--- Start Excerpted text ---

# Research Proposal - Food waste, behavior and use of Technology



## Sriram Hariharan (5 mo ago)

Greetings Chef
I am working on my research project related to food waste awareness in commercial kitchens, using technology to create awareness and inducing behavioral change among chefs and the team.
I have a brief survey, May i request your expertise to help me with my research project.

*Microsoft Forms*








forms.office.com

sincerely
Sriram


----------



## foodpump (Oct 10, 2005)

Hi, Sriram,

I have filled out the questionnaire and appreciate the thoughtfulness that went into it.

However, the focus should be on local governments, not the business owner. 

What needs to be crystal clear is that the business owner is nothing but a conduit of the customer’s wants. This applies as much to the restaurant owner as it does to any retail store selling produce, baked goods, or meat.

Every Chef and store owner knows that what goes in the garbage costs the business money, it is the customer who wants a 40 item ala carts menu, or shiny red apples, or freshly baked bread, or chicken with a 8 day expiry date. The costs of this thrown out food are factored into the sales price.

Any bakery owner knows that if they mark down their items at 5:00, they are just training the customer to show up at 5:05 to buy discounted items instead of paying full retail to cover the business’s many, many costs. For this reason many chefs, bakers, butchers, and store owners enlist the help of food banks and homeless shelters— they’d rather give it away for free. While this may seem a gesture of goodwill, remember that businesses must pay hefty fees for garbage removal, cardboard removal, compost removal, containers, hard plastic, soft plastic, etc. Used oil, however can be sold to recyclers.


----------



## Sriram Hariharan (5 mo ago)

foodpump said:


> Hi, Sriram,
> 
> I have filled out the questionnaire and appreciate the thoughtfulness that went into it.
> 
> ...


----------



## Sriram Hariharan (5 mo ago)

Chef,
Thank you and I completely agree with your views.

To a certain extent, we create the customer's habits!
When I started in hotels, the phrase most often used was " guest is always right" and in course of time, I learnt it the hard way that " the guest is not always right".

I also agree with your view that local governments need to do a lot more than raise fees for garbage removal.
However, one thing I would point out is that some chefs seldom analyze the root cause of the waste and land up trying to figure out what to do with excess food. Donating food to charity or converting to manure or composting is great - however, the question would be how we reduce the donation to charity or conversion to manure!

--- End Excerpted text ---

Brief 1:
In the food waste thread, rewrite the passage that begins at the words "Every Chef and" and ends after "the sales price.", substituting "crisp green apples" for "shiny red apples".

--- Start Stored rows ---

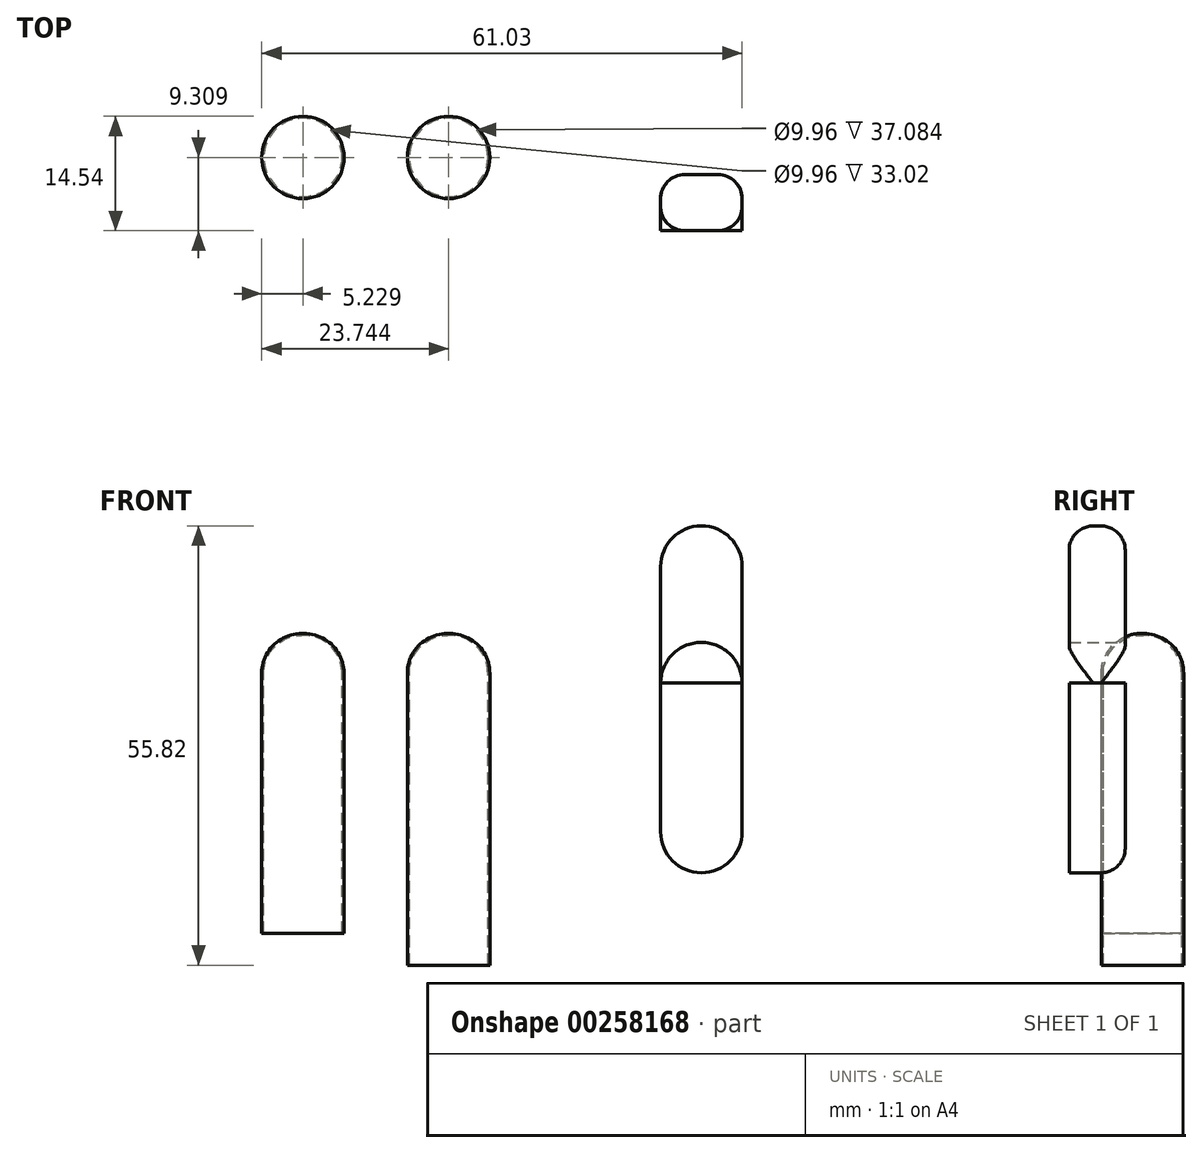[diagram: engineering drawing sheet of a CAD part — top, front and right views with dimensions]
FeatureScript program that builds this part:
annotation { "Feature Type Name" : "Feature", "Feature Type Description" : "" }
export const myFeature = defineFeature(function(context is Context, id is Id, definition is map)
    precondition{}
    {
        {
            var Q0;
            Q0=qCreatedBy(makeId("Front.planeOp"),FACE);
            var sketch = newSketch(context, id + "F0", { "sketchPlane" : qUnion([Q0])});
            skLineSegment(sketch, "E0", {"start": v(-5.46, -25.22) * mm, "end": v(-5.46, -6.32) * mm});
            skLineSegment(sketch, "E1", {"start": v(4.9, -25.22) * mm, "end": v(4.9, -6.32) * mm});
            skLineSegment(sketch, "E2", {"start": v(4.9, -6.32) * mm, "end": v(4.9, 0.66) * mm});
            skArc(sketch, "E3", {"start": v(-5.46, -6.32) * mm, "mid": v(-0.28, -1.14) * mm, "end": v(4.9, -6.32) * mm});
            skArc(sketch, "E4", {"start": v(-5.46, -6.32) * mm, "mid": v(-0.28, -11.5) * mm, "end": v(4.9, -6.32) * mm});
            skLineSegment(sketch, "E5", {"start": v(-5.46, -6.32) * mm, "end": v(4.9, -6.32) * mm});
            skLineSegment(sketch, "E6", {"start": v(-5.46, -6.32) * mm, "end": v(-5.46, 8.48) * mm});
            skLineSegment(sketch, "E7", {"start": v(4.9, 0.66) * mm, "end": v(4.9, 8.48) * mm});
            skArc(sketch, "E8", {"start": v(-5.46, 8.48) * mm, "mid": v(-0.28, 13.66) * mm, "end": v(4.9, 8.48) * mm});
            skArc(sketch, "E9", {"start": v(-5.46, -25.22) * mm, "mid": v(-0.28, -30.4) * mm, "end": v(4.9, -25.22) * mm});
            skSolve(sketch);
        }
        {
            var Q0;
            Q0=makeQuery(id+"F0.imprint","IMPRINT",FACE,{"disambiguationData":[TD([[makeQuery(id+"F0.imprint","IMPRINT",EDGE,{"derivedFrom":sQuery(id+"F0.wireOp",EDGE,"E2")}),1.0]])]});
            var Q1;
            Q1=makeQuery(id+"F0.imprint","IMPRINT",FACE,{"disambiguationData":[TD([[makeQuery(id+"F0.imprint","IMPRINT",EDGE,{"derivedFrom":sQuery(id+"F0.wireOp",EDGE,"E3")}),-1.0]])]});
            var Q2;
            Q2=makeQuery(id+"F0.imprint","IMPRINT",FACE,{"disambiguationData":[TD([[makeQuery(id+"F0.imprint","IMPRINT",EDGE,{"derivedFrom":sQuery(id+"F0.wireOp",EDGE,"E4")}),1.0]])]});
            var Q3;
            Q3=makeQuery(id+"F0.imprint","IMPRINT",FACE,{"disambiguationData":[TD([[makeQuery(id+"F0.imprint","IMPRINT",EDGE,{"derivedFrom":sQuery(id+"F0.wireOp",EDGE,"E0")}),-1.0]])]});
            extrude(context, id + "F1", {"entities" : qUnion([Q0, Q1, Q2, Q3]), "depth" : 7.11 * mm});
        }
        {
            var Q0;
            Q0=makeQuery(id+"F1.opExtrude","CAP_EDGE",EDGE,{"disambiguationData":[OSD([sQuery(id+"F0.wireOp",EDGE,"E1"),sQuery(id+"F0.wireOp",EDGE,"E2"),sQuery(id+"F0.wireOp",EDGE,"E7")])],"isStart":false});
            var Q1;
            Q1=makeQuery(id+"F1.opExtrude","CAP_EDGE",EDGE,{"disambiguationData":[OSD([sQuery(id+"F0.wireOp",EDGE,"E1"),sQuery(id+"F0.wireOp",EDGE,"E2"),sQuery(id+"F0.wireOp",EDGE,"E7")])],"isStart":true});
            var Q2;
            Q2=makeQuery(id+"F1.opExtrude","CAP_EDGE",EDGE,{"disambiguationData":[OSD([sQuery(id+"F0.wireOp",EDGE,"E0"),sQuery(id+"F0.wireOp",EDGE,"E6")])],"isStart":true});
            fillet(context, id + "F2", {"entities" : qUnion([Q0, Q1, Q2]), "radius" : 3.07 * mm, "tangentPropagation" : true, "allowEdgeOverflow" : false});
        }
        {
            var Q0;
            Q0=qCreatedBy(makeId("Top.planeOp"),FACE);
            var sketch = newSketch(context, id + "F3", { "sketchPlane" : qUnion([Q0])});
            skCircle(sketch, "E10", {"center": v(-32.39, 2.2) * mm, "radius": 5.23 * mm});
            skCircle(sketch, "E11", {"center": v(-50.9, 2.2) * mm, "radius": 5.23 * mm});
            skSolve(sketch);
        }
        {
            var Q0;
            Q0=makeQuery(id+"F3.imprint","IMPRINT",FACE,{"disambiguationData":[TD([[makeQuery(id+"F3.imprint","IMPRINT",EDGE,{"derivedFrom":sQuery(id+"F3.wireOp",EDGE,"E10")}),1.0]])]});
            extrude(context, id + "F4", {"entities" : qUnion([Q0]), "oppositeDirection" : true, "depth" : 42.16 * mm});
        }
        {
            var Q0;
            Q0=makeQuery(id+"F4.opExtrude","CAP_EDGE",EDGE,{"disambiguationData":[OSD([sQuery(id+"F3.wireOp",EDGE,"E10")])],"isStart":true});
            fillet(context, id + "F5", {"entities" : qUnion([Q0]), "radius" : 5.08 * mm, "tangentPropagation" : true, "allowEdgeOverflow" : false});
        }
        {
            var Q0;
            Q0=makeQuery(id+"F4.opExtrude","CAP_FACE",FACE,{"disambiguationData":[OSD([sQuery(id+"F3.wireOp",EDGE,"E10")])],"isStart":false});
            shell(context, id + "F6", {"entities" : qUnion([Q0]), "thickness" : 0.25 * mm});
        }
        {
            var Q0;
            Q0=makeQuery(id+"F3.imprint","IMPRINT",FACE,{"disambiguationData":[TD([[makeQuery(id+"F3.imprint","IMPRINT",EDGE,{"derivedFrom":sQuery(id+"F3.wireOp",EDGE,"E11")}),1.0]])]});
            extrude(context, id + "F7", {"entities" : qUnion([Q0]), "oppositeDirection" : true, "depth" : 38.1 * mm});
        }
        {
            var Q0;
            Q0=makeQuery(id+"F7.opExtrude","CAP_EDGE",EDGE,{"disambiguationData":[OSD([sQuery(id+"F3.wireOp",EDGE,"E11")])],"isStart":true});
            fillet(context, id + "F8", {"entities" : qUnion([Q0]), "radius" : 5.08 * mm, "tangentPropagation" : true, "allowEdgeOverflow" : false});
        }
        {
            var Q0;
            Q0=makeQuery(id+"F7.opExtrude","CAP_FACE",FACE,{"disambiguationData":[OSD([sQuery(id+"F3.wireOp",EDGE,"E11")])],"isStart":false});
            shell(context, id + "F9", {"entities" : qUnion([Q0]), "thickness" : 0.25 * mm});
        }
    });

--- End Stored rows ---

Brief 2:
Reproduce the rows verbatim from their beginning through the line containing "v(-0.28, -1.14) *", and omit the pictures.

Exercise solution 1:
Every Chef and store owner knows that what goes in the garbage costs the business money, it is the customer who wants a 40 item ala carts menu, or crisp green apples, or freshly baked bread, or chicken with a 8 day expiry date. The costs of this thrown out food are factored into the sales price.

Exercise solution 2:
[diagram: engineering drawing sheet of a CAD part — top, front and right views with dimensions]
FeatureScript program that builds this part:
annotation { "Feature Type Name" : "Feature", "Feature Type Description" : "" }
export const myFeature = defineFeature(function(context is Context, id is Id, definition is map)
    precondition{}
    {
        {
            var Q0;
            Q0=qCreatedBy(makeId("Front.planeOp"),FACE);
            var sketch = newSketch(context, id + "F0", { "sketchPlane" : qUnion([Q0])});
            skLineSegment(sketch, "E0", {"start": v(-5.46, -25.22) * mm, "end": v(-5.46, -6.32) * mm});
            skLineSegment(sketch, "E1", {"start": v(4.9, -25.22) * mm, "end": v(4.9, -6.32) * mm});
            skLineSegment(sketch, "E2", {"start": v(4.9, -6.32) * mm, "end": v(4.9, 0.66) * mm});
            skArc(sketch, "E3", {"start": v(-5.46, -6.32) * mm, "mid": v(-0.28, -1.14) * mm, "end": v(4.9, -6.32) * mm});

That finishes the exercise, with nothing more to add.